Your answer must be a single number: how many lines in the records below contain the word "pentane".

* **SOURCE MATERIAL**:
* * * *

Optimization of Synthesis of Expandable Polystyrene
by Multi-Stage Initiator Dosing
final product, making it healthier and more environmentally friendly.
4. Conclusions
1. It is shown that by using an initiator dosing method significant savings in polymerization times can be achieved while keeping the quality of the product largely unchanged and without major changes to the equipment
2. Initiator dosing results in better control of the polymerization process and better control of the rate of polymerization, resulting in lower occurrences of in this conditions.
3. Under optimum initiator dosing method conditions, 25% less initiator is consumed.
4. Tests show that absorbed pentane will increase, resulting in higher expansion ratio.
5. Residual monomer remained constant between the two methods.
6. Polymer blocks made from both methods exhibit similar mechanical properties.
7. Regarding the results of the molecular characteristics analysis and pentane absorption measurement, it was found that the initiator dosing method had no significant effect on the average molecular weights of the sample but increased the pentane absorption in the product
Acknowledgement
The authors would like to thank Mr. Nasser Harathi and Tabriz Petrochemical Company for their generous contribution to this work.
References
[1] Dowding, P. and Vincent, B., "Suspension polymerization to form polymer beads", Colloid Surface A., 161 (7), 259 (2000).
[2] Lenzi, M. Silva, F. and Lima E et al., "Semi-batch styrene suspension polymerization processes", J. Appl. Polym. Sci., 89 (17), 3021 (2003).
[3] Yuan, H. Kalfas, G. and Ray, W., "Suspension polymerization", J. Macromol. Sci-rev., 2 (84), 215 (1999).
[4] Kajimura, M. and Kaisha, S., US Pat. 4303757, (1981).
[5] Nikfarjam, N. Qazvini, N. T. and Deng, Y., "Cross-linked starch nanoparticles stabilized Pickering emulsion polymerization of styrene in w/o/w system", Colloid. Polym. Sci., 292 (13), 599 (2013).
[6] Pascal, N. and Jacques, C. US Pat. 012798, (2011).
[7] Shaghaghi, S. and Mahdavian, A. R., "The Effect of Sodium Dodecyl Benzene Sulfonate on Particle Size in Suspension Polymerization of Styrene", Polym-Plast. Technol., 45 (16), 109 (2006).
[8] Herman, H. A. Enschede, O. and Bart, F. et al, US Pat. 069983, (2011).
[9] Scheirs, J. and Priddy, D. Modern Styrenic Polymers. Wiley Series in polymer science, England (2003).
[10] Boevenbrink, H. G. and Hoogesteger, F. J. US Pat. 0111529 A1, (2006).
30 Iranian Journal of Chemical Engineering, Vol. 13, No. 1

* * * *

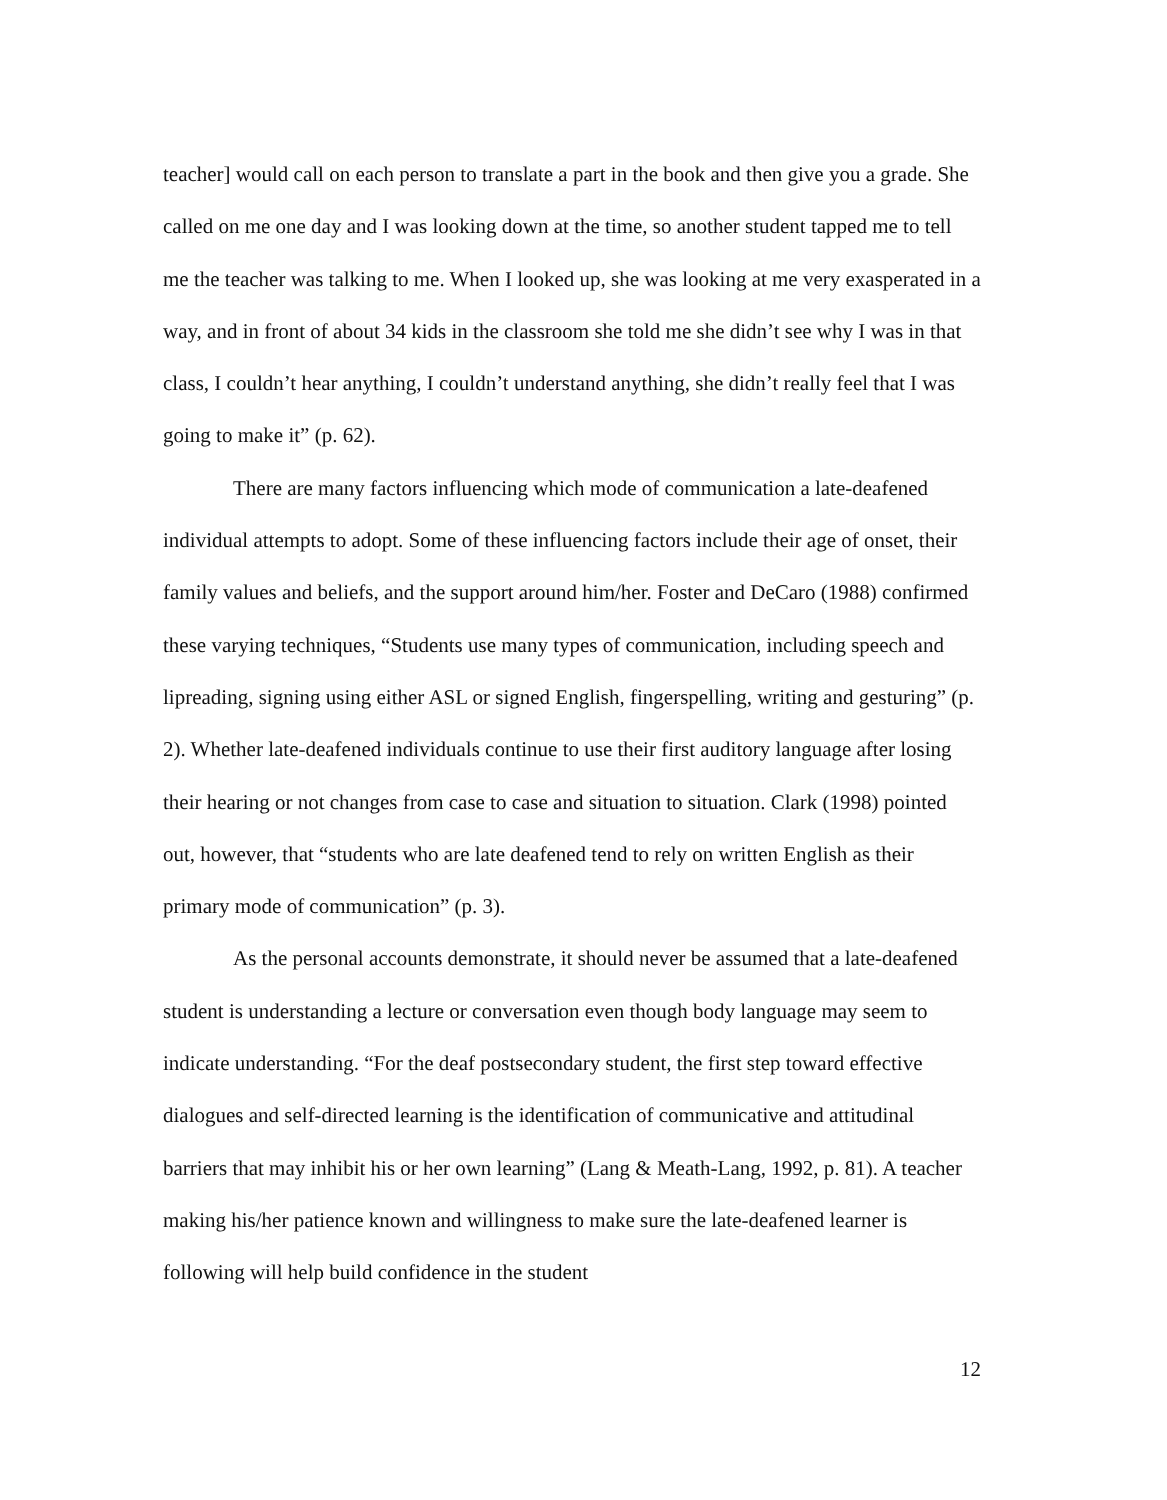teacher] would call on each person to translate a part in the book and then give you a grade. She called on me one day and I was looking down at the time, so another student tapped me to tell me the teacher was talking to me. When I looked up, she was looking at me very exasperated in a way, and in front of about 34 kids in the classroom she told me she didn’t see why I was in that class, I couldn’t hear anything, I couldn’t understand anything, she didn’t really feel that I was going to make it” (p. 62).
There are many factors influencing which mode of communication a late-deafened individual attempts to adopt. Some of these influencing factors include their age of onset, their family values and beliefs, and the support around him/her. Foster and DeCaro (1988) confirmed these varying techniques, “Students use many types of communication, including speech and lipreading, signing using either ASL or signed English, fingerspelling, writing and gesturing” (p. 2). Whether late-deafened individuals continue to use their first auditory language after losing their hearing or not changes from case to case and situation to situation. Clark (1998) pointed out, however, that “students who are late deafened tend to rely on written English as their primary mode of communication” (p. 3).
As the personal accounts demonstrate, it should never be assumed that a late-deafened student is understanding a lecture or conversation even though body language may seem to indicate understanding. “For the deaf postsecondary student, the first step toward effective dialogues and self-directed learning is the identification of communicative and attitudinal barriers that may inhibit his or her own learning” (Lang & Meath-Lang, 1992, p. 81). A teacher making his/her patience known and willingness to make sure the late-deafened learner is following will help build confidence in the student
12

* * * *

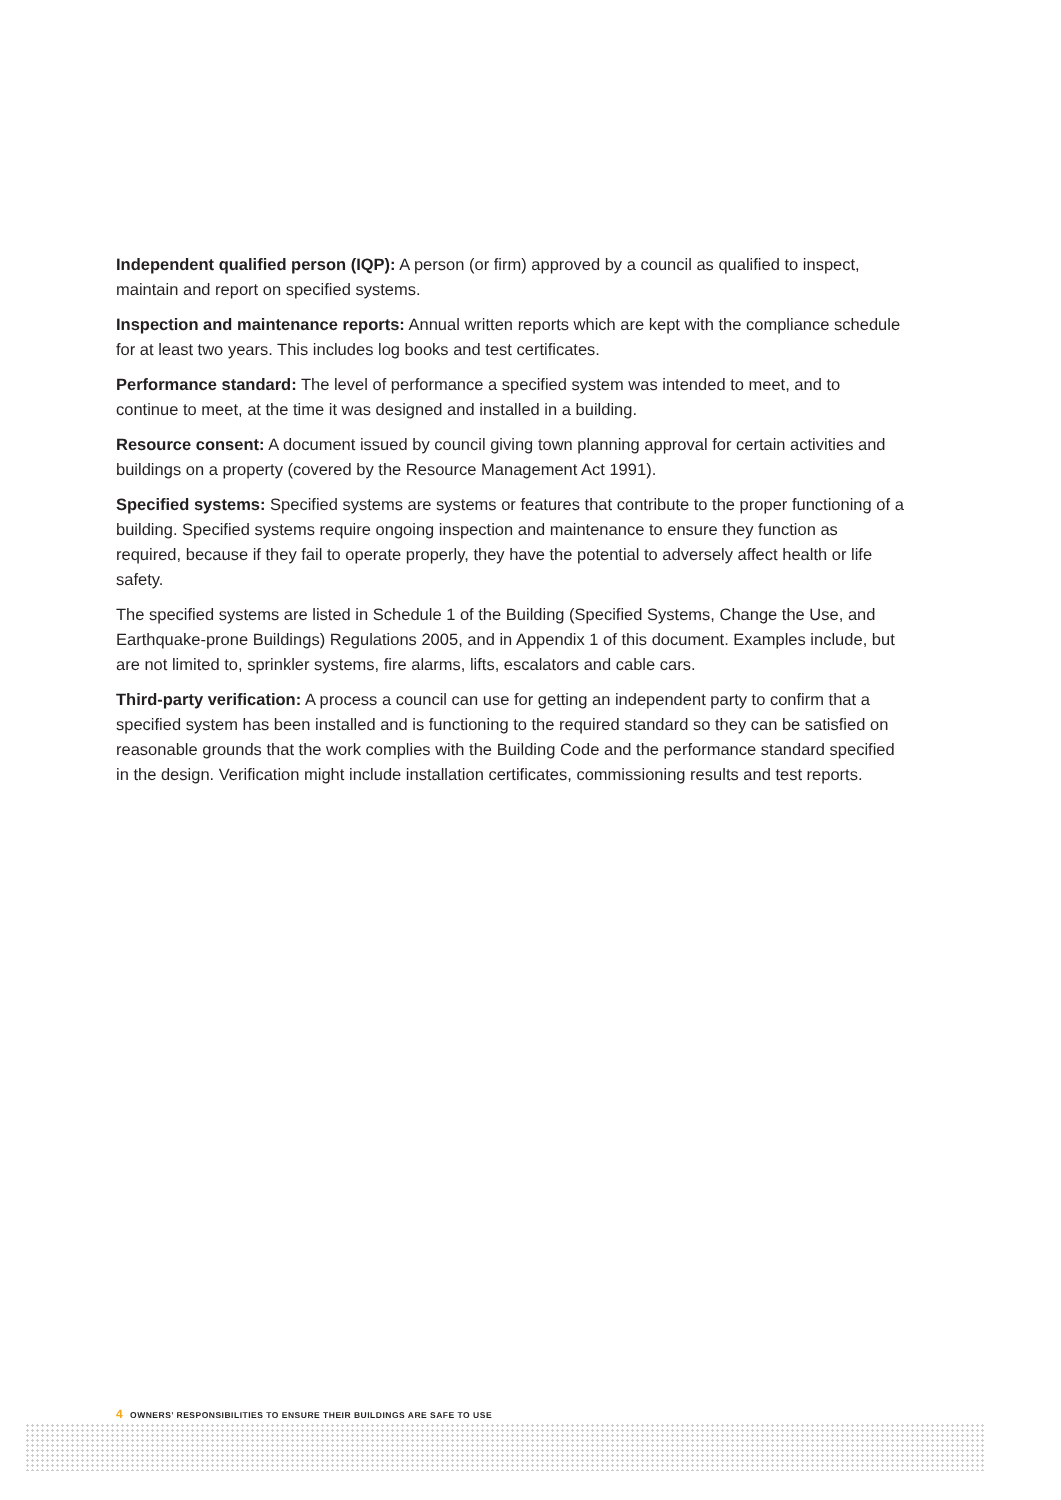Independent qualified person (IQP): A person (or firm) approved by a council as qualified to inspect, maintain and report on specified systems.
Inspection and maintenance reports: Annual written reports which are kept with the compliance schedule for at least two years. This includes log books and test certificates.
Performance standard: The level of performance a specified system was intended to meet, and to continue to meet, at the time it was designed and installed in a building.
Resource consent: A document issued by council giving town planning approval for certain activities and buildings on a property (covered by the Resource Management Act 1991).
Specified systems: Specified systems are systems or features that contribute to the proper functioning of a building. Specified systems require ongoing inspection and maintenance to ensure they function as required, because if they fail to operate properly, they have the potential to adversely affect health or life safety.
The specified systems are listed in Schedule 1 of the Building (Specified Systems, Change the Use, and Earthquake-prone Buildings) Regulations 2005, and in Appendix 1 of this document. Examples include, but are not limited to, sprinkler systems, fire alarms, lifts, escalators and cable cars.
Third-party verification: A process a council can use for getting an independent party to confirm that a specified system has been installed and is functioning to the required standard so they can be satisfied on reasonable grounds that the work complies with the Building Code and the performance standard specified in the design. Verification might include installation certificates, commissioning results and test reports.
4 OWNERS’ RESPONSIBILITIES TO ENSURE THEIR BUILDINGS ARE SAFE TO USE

* * * *

* **ANSWER SPACE**:
2